▶ [Exercise prompt] From the first entry to the last, copy everything exactly except the pictures.
★ ★ ★ ★
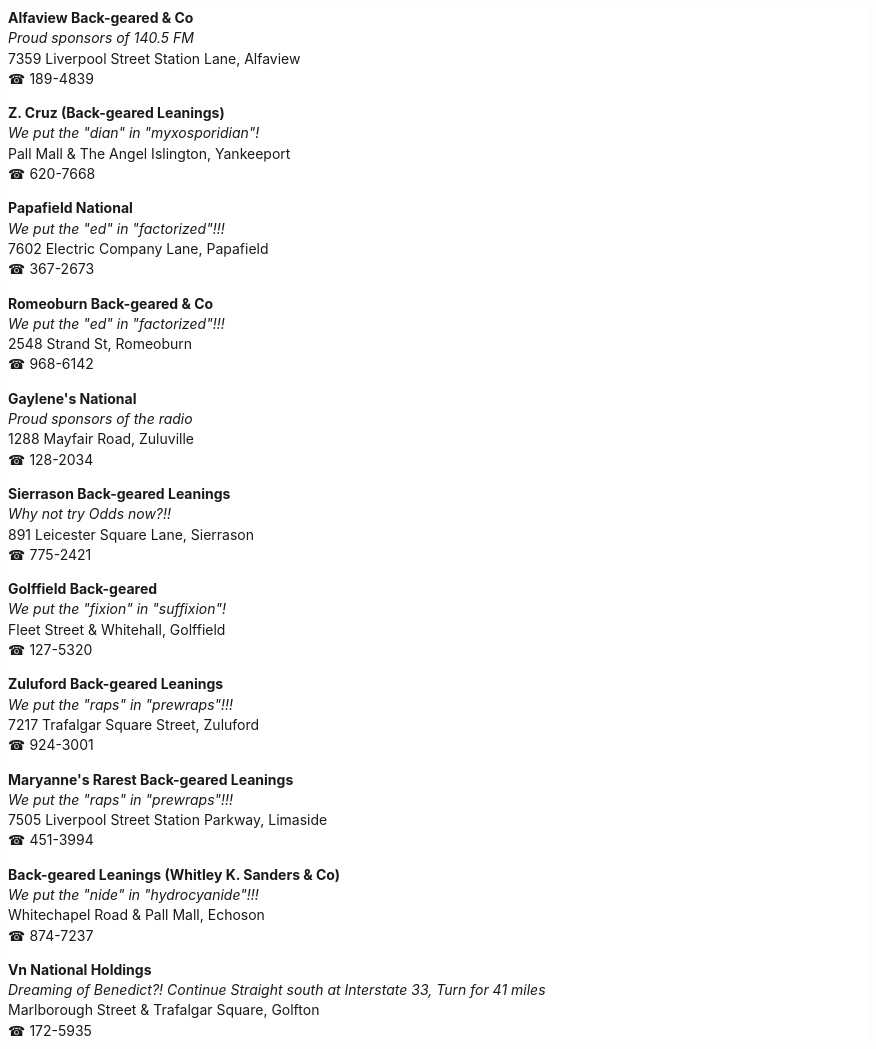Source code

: **Alfaview Back-geared & Co**  
_Proud sponsors of 140.5 FM_  
7359 Liverpool Street Station Lane, Alfaview  
☎ 189-4839

**Z. Cruz (Back-geared Leanings)**  
_We put the "dian" in "myxosporidian"!_  
Pall Mall & The Angel Islington, Yankeeport  
☎ 620-7668

**Papafield National**  
_We put the "ed" in "factorized"!!!_  
7602 Electric Company Lane, Papafield  
☎ 367-2673

**Romeoburn Back-geared & Co**  
_We put the "ed" in "factorized"!!!_  
2548 Strand St, Romeoburn  
☎ 968-6142

**Gaylene's National**  
_Proud sponsors of the radio_  
1288 Mayfair Road, Zuluville  
☎ 128-2034

**Sierrason Back-geared Leanings**  
_Why not try Odds now?!!_  
891 Leicester Square Lane, Sierrason  
☎ 775-2421

**Golffield Back-geared**  
_We put the "fixion" in "suffixion"!_  
Fleet Street & Whitehall, Golffield  
☎ 127-5320

**Zuluford Back-geared Leanings**  
_We put the "raps" in "prewraps"!!!_  
7217 Trafalgar Square Street, Zuluford  
☎ 924-3001

**Maryanne's Rarest Back-geared Leanings**  
_We put the "raps" in "prewraps"!!!_  
7505 Liverpool Street Station Parkway, Limaside  
☎ 451-3994

**Back-geared Leanings (Whitley K. Sanders & Co)**  
_We put the "nide" in "hydrocyanide"!!!_  
Whitechapel Road & Pall Mall, Echoson  
☎ 874-7237

**Vn National Holdings**  
_Dreaming of Benedict?! 
Continue Straight south at Interstate 33, Turn for 41 miles_  
Marlborough Street & Trafalgar Square, Golfton  
☎ 172-5935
★ ★ ★ ★
▶ [Task result]
Source code

: **Alfaview Back-geared & Co**  
_Proud sponsors of 140.5 FM_  
7359 Liverpool Street Station Lane, Alfaview  
☎ 189-4839

**Z. Cruz (Back-geared Leanings)**  
_We put the "dian" in "myxosporidian"!_  
Pall Mall & The Angel Islington, Yankeeport  
☎ 620-7668

**Papafield National**  
_We put the "ed" in "factorized"!!!_  
7602 Electric Company Lane, Papafield  
☎ 367-2673

**Romeoburn Back-geared & Co**  
_We put the "ed" in "factorized"!!!_  
2548 Strand St, Romeoburn  
☎ 968-6142

**Gaylene's National**  
_Proud sponsors of the radio_  
1288 Mayfair Road, Zuluville  
☎ 128-2034

**Sierrason Back-geared Leanings**  
_Why not try Odds now?!!_  
891 Leicester Square Lane, Sierrason  
☎ 775-2421

**Golffield Back-geared**  
_We put the "fixion" in "suffixion"!_  
Fleet Street & Whitehall, Golffield  
☎ 127-5320

**Zuluford Back-geared Leanings**  
_We put the "raps" in "prewraps"!!!_  
7217 Trafalgar Square Street, Zuluford  
☎ 924-3001

**Maryanne's Rarest Back-geared Leanings**  
_We put the "raps" in "prewraps"!!!_  
7505 Liverpool Street Station Parkway, Limaside  
☎ 451-3994

**Back-geared Leanings (Whitley K. Sanders & Co)**  
_We put the "nide" in "hydrocyanide"!!!_  
Whitechapel Road & Pall Mall, Echoson  
☎ 874-7237

**Vn National Holdings**  
_Dreaming of Benedict?! 
Continue Straight south at Interstate 33, Turn for 41 miles_  
Marlborough Street & Trafalgar Square, Golfton  
☎ 172-5935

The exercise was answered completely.